— Çalışma Yönergesi 1 —
Suriye politikası konulu metne göre ABD, Rusya'nın dikkatini IŞİD'e vermesinden neden memnundur? Metnin gösterdiği gerekçeleri açıklayınız.
— Çalışma Yönergesi 2 —
Suriye politikası konulu metni kaldığı yerden devam ettiriniz.

Paylaş
Şöyle bir duralım. Ne olup bittiğini anlamaya çalışalım.
*
Önce 10 Ekim’de Ankara katliamı. Sonra 31 Ekim’de IŞİD Mısır’da bir Rus uçağını vurdu. Derken Paris saldırıları. Onu takip eden hafta bu sefer Türkiye hava sahasını ihlal eden bir Rus uçağını düşürdü.
İşte tüm bunların üstüne haftasonu Türkiye, Irak’ta Musul’un Başika kasabasındaki askeri eğitim kampını yeni birliklerle ve tanklarla takviye etti.
Peki tüm bunlar ne anlama geliyor?
Rusya-ABD Yakınlaşıyor
Önce değişen bölgesel ve uluslararası dengelerle başlayalım.
Rusya’nın Mısır’da ilk kez IŞİD’in hedefi olması, Suriye politikası için kırılma noktası. Bugüne kadar Suriye’deki önceliği Esad’ı korumak olan Moskova, el mecbur bundan böyle Suriye’de IŞİD’e karşı saldırılarını arttıracaktır.
Paris saldırıları ise Fransa başta olmak üzere Avrupa’nın Suriye politikasını bir anda sarstı. Bugüne kadar Türkiye ile aynı çizgide olan, “önce Esad gitsin” diyen Fransa, bir anda “önceliğimiz IŞİD” demeye başladı. Hakeza hemen akabinde hava operasyonlarını arttırdı.
Onu geçtiğimiz hafta İngiltere izledi. Çok yakında Almanya, Belçika ve Hollanda’nın da operasyonlara katılması bekleniyor.
Kısacası IŞİD’in Rusya ve Avrupa’ya yönelik saldırıları iki tarafı orta noktada, IŞİD’le mücadelede buluşturdu.
*
ABD ise bu durumdan memnun. Rusya’nın dikkatini IŞİD’e vermesi, Suriye’ye müdahalesini asgari düzeyde tutmaya çalışan Başkan Obama’nın işine geliyor. Moskova’nın koalisyonun ortağı haline gelmesinden de hoşnut.
İşte bu ortaklık da, ABD ve Rusya’nın Suriye politikasını birbirine yaklaştırıyor. Rusya’nın IŞİD’e saldırılarını arttırması karşılığında, ABD de Esad konusunda esniyor.
Dışişleri Bakanı John Kerry birkaç gün önce bunu ifşa etti. “Suriye’de muhalif gruplar rejimle IŞİD’e karşı işbirliği yapabilirler” diyerek.

[Veri kümesi kayıtları]
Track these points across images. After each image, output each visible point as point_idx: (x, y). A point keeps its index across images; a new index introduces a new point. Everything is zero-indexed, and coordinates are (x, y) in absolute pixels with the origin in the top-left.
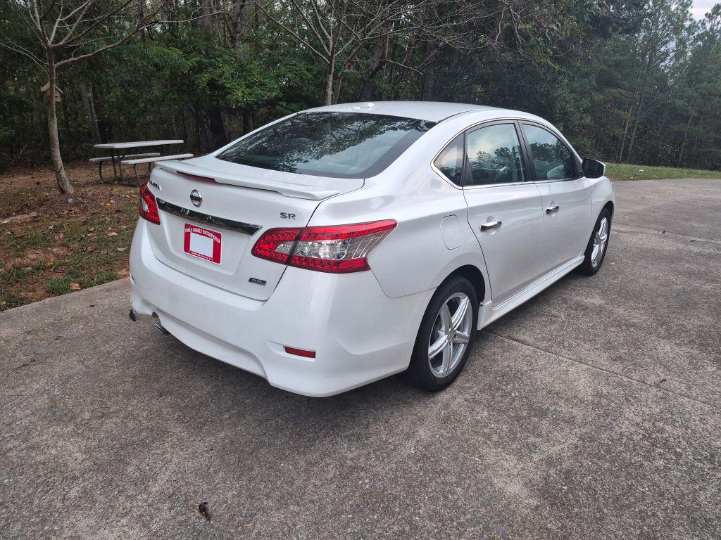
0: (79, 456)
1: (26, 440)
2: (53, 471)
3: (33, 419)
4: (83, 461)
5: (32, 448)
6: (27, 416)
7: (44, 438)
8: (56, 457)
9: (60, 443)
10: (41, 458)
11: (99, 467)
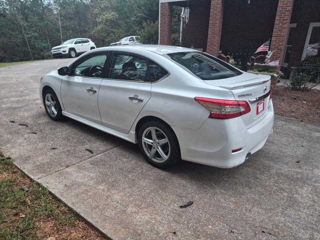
0: (305, 189)
1: (313, 205)
2: (317, 192)
3: (302, 209)
4: (306, 187)
5: (314, 202)
6: (302, 212)
7: (307, 201)
8: (312, 194)
9: (305, 195)
10: (315, 197)
11: (305, 183)
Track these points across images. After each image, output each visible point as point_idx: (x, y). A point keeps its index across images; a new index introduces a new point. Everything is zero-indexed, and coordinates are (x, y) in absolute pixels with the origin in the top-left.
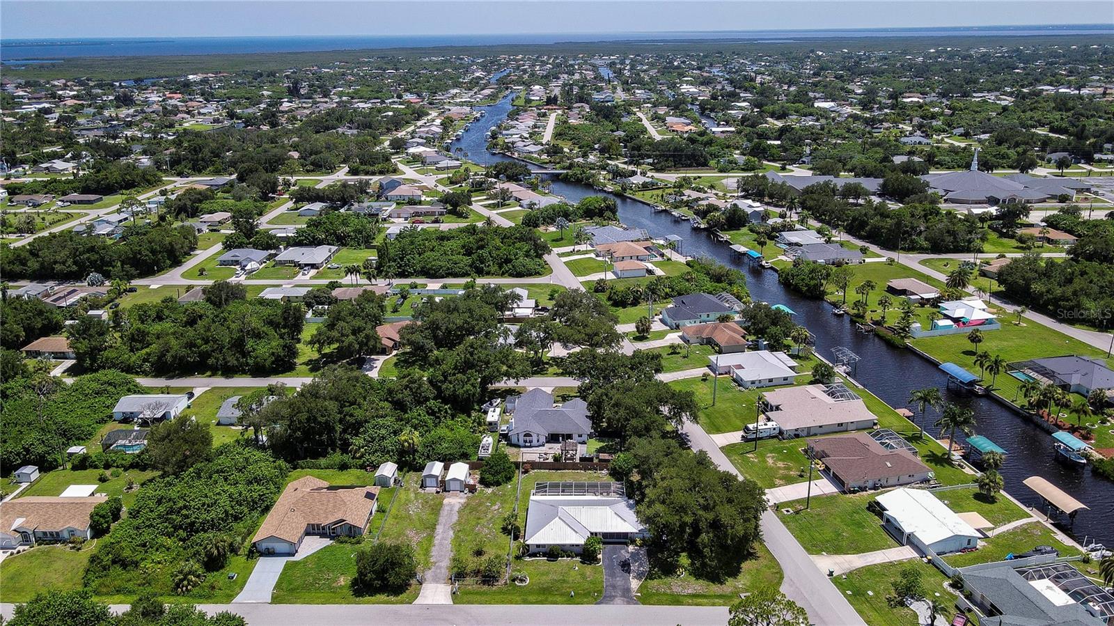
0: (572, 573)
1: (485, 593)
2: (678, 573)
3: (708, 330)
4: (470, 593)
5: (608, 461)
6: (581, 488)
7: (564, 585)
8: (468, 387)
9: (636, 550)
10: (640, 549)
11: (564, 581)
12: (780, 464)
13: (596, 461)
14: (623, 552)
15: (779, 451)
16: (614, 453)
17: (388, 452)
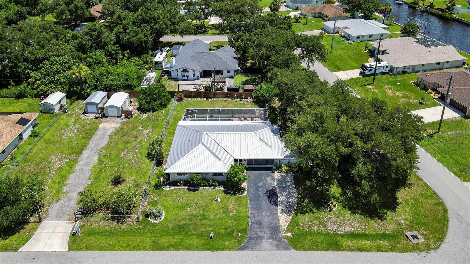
0: (214, 206)
1: (111, 233)
2: (331, 206)
3: (318, 8)
4: (93, 233)
5: (252, 91)
6: (227, 114)
7: (204, 222)
8: (141, 36)
9: (282, 177)
10: (287, 176)
11: (204, 217)
12: (398, 94)
13: (241, 91)
14: (268, 179)
15: (395, 83)
16: (257, 85)
17: (61, 84)
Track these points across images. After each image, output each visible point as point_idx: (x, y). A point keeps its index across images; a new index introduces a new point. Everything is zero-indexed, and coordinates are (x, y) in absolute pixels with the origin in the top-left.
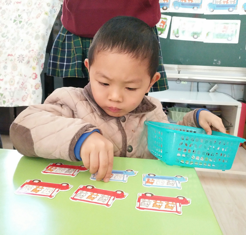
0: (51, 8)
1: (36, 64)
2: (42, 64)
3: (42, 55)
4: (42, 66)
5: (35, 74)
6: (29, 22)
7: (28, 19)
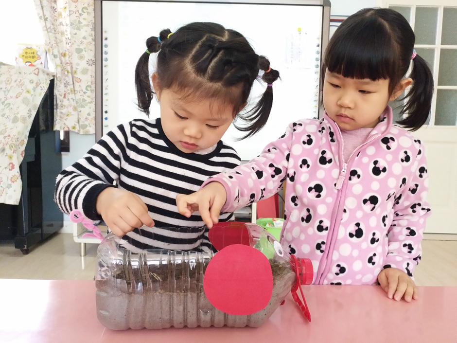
0: (34, 85)
1: (13, 153)
2: (22, 152)
3: (23, 140)
4: (22, 154)
5: (12, 163)
6: (6, 102)
7: (5, 99)
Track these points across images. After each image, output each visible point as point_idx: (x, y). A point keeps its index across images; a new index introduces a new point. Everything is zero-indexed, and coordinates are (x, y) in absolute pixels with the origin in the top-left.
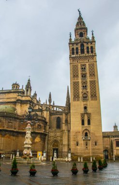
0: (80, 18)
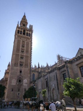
0: (24, 16)
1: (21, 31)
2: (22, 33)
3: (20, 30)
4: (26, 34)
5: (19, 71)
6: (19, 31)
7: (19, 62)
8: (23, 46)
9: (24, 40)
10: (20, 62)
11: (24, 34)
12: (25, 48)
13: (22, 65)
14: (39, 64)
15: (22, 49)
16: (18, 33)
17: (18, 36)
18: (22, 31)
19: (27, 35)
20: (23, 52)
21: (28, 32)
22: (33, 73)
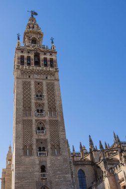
1: (29, 58)
2: (33, 62)
3: (26, 55)
4: (42, 63)
5: (38, 168)
6: (22, 58)
7: (35, 142)
8: (39, 96)
9: (38, 81)
10: (37, 140)
11: (37, 63)
12: (45, 101)
13: (44, 148)
14: (91, 141)
15: (36, 103)
16: (22, 63)
17: (23, 72)
18: (32, 56)
19: (46, 65)
20: (40, 111)
21: (48, 57)
22: (80, 168)
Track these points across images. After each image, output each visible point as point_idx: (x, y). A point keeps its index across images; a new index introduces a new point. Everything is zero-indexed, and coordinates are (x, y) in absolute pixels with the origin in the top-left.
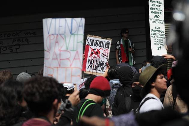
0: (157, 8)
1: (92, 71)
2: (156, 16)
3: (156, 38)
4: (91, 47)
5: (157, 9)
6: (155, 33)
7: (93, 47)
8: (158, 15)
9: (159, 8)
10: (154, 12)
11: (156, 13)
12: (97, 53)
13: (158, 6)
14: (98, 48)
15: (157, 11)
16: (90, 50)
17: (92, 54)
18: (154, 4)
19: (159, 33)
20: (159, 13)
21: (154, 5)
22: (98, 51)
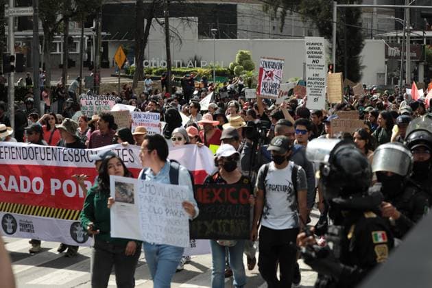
0: (316, 51)
1: (265, 94)
2: (314, 61)
3: (313, 87)
4: (265, 69)
5: (315, 53)
6: (312, 81)
7: (267, 69)
8: (316, 59)
9: (318, 51)
10: (312, 57)
11: (314, 57)
12: (271, 75)
13: (317, 49)
14: (272, 70)
15: (316, 55)
16: (264, 72)
17: (266, 76)
18: (311, 46)
19: (318, 81)
20: (318, 57)
21: (312, 49)
22: (272, 73)
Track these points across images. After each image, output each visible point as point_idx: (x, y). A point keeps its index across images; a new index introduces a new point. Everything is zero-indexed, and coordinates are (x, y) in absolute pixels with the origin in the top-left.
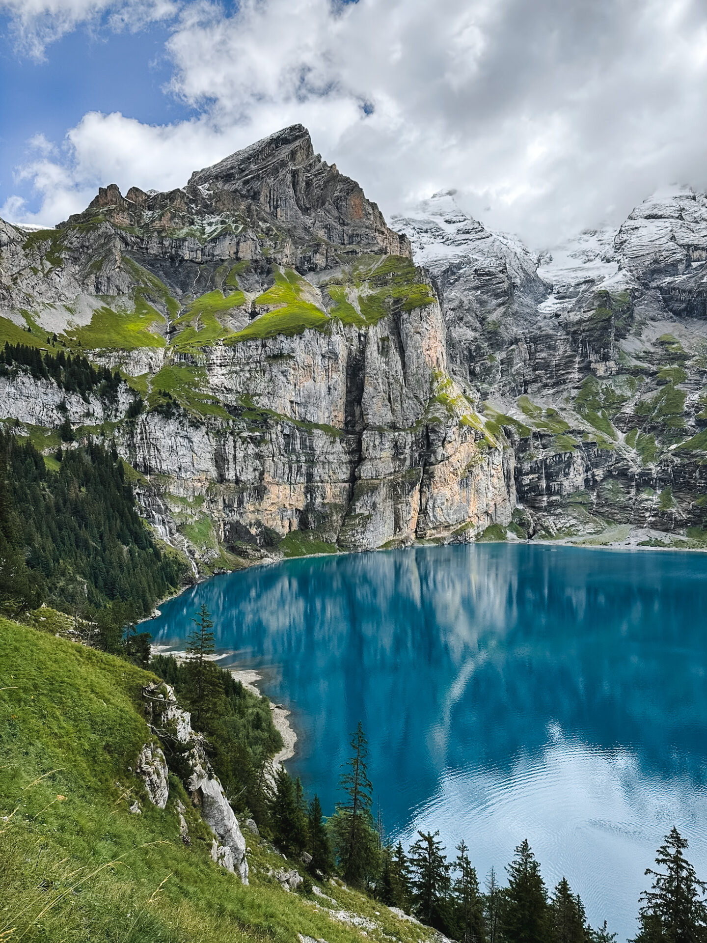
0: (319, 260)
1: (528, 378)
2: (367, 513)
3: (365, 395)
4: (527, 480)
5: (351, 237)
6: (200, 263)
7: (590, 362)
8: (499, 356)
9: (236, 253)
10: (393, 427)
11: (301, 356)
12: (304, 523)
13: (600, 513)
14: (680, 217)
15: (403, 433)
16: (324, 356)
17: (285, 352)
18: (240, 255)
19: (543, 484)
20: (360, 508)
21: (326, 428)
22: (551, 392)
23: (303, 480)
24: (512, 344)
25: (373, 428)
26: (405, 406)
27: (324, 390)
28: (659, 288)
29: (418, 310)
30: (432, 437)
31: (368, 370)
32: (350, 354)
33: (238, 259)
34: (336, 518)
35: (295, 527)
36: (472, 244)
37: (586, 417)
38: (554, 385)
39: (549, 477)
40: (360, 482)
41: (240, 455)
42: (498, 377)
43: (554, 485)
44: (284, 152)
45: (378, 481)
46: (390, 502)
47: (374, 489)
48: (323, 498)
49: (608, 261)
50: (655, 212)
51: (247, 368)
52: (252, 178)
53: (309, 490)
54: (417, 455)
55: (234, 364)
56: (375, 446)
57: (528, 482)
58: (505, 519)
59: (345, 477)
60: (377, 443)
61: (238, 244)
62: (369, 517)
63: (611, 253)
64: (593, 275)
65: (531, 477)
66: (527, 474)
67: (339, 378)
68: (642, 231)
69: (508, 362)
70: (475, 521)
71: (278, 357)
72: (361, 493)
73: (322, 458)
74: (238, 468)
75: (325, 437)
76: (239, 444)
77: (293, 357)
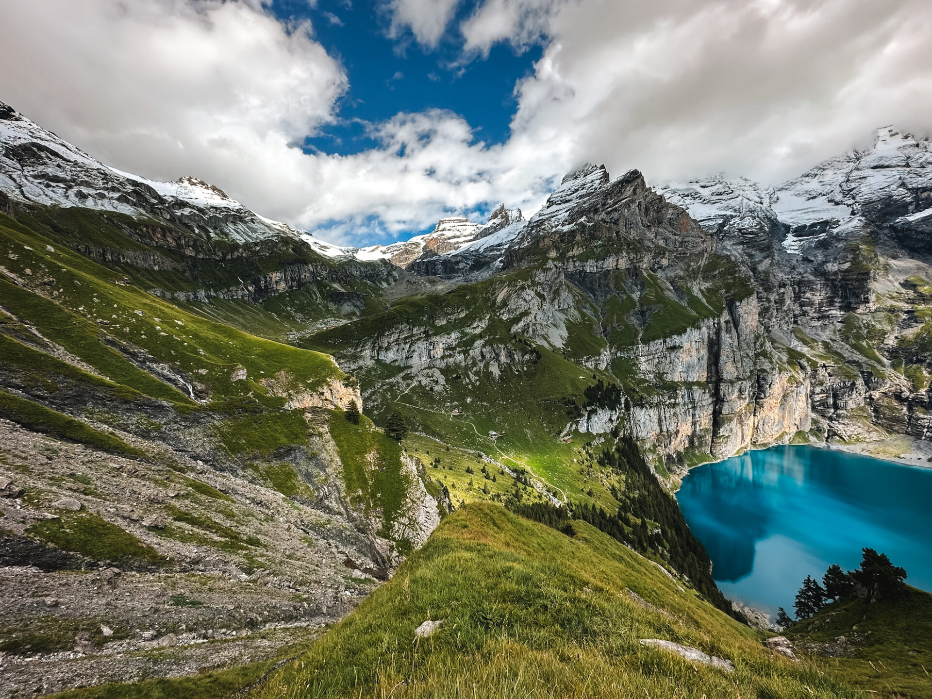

— Yanıt 1 —
Rusya'nın dikkatini IŞİD'e vermesi, Suriye'ye müdahalesini asgari düzeyde tutmaya çalışan Başkan Obama'nın işine gelmektedir. ABD, Moskova'nın koalisyonun ortağı hâline gelmesinden de hoşnuttur.

— Yanıt 2 —
Bununla birlikte 1 Ocak’tan itibaren uygulanmaya başlayacak olan “Viyana mutabakatı”, yani Suriye için siyasi çözüm arayışı da ABD ve Rusya’yı daha yakın çalışmaya itiyor.
İki ülke PYD konusunda ise zaten hemfikir. Her ne kadar ABD Suriyeli Kürtler üzerindeki nüfuzunu Rusya’ya kaptırmak istemese de, iki ülkenin orta vadede bu konuda fikir ayrılığı yaşamayacağı aşikar. Diğer yandan Rusya Ankara ile yaşadığı kriz sonrasında, artık PYD’ye daha açıktan destek verebilir.
Türkiye’den Askeri Atak
Peki Türkiye bu resimde nereye düşüyor?
Önce Ankara katliamı, sonra da Rusya ile yaşadığı krizden sonra Türkiye Transatlantik güvenlik ittifakına daha sıkı sarıldı. G20 zirvesi sürerken, ABD’nin canını epey sıkan Çin füzesi ihalesini iptal etti. Rusya krizi sonrasında NATO’yu acil toplanmaya çağırdı.
ABD ile koordinasyonu ve işbirliğini de arttırdı. Sınır güvenliğini azami seviyeye çıkardı. Azez-Cerablus hattına ABD ile düzenleyecekleri ortak operasyon için hazırlıklarını hızlandırdı.
Ve işte aynı günlerde, yani geçtiğimiz haftasonu da Musul’a takviye birlikler göndererek askeri katkısını arttırdığını gösterdi. Zira Musul ABD’nin IŞİD’i Irak’tan temizlemek istediği, yani operasyon yapacağı en öncelikli şehir.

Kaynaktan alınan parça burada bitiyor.